Моцарт в три пополудни - стр. 3
Тамара ухаживала за кошкой, вливала ей в глотку подсолнечное масло, когда та отказывалась от пищи, всыпала истолченные таблетки «на корень языка» и с некоторым даже уважением посматривала на Дуську, у которой оказалась не просто человеческая, а «женская» болезнь. Кошка исхудала, шерсть ее стала неопрятно-мятой, и ходила она, покачиваясь на плохо гнущихся лапах.
Месяц назад Дуська, привыкшая спать под Тамариным боком, забраться на тахту не смогла, а Тамара помогать не стала, потому что Дуська страдала недержанием и Тамара замучилась отстирывать простыни и пододеяльники с бледными разводами кошачьей мочи. Ночью Дуська несколько раз начинала скрестись, цеплять когтями обивку, пока, сжалившись, Тамара не положила ее рядом с собой.
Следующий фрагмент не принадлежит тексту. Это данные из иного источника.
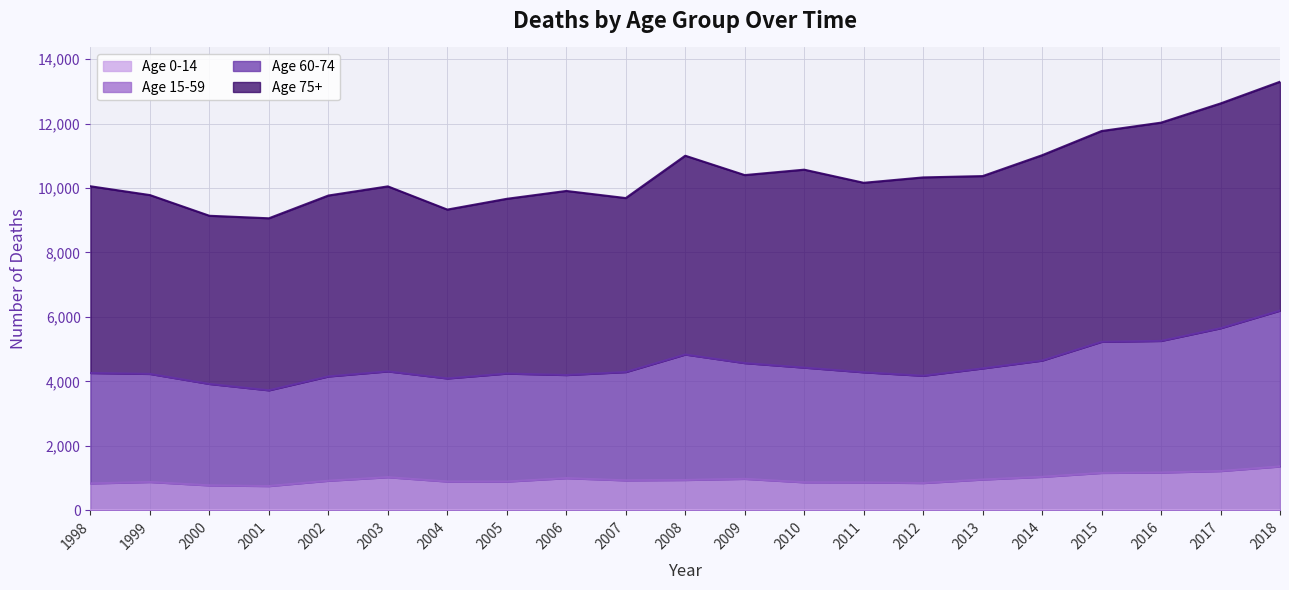

True or false: Age 60-74 and Age 0-14 intersect in this chart.

False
А под утро Тамаре приснился крик чаек. Это был резкий крик возле самого уха. От страха Тамару подкинуло. Кричала по-птичьи тоскливо Дуська. Вытянувшись на одеяле и задрав сведенную судорогой шею, она через равные промежутки времени издавала сиплые возгласы, похожие на крики чаек, и при этом перебирала лапами, точно плыла.
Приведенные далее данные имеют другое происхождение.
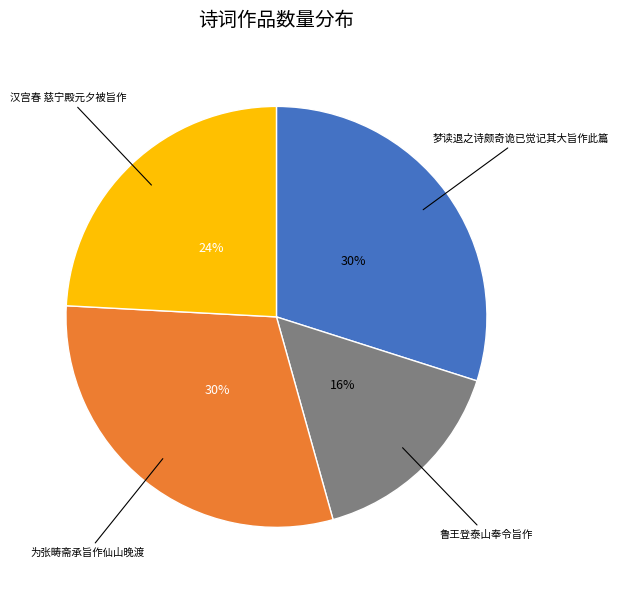

To the nearest percent, what is the average slice percentage?

25%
– Сделай что-нибудь, мама!
Женечка стояла в дверях, прижав к щекам ладони.
– Так что ж, доча, что ж теперь сделать…
Тамара сунулась в аптечку за анальгином, чтобы хоть как-то облегчить Дуськины страдания, но Дуська опять сипло закричала, и было ясно, что никакое лекарство в это сжатое смертью горло уже не протолкнуть. Тогда Тамара стала растирать Дуськину шею, чуть ниже побелевших ушных раковин. Наверное, это помогло, потому что кошка обмякла и задышала спокойнее. Но еще через минуту по Дуськиному телу прошла мелкая брезгливая судорога, точно кошка хотела отряхнуться от тела, причинившего ей столько мук. Дуська дернулась еще раз и, напрудив на одеяло теплую, без цвета и запаха лужицу, умерла.
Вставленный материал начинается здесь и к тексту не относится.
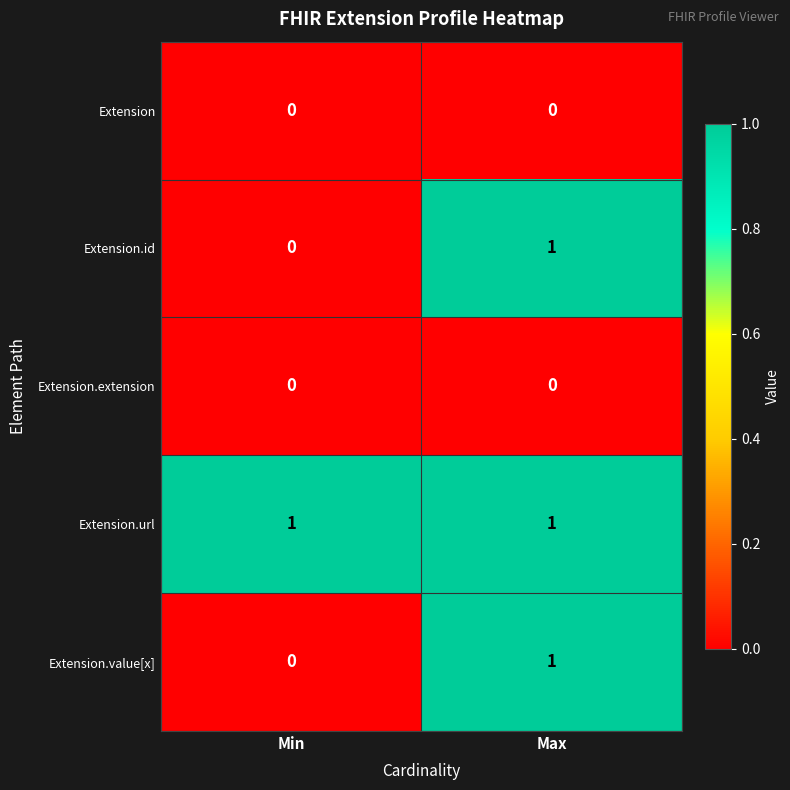

At which category is the sum across all series the highest?

Max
Тамаре захотелось перекреститься, но она представила вдруг, что сказала бы по этому поводу бабка, и креститься не стала, а только закрыла кошке глаза и, пока та не остыла, сложила в клубочек ее тело, чтобы хоронить было удобнее.
…Тамара слизнула скопившиеся в уголках губ слезы, повернулась на бок.
Она лежала, вытянув ноги, туловищем чуть подавшись вперед. И это была в точности та поза посудомойки, в которой она последние двадцать лет своей жизни стояла над двойной раковиной в дошкольных и школьных учреждениях, куда ходила Женечка. Исполнительную бесконфликтную Тамару взяли бы и нянечкой, а то и завхозом, но она осталась посудомойкой. И теперь, когда Женечка заканчивала третий курс университета, Тамара опять мыла тарелки в школе, в той, которая ближе к дому.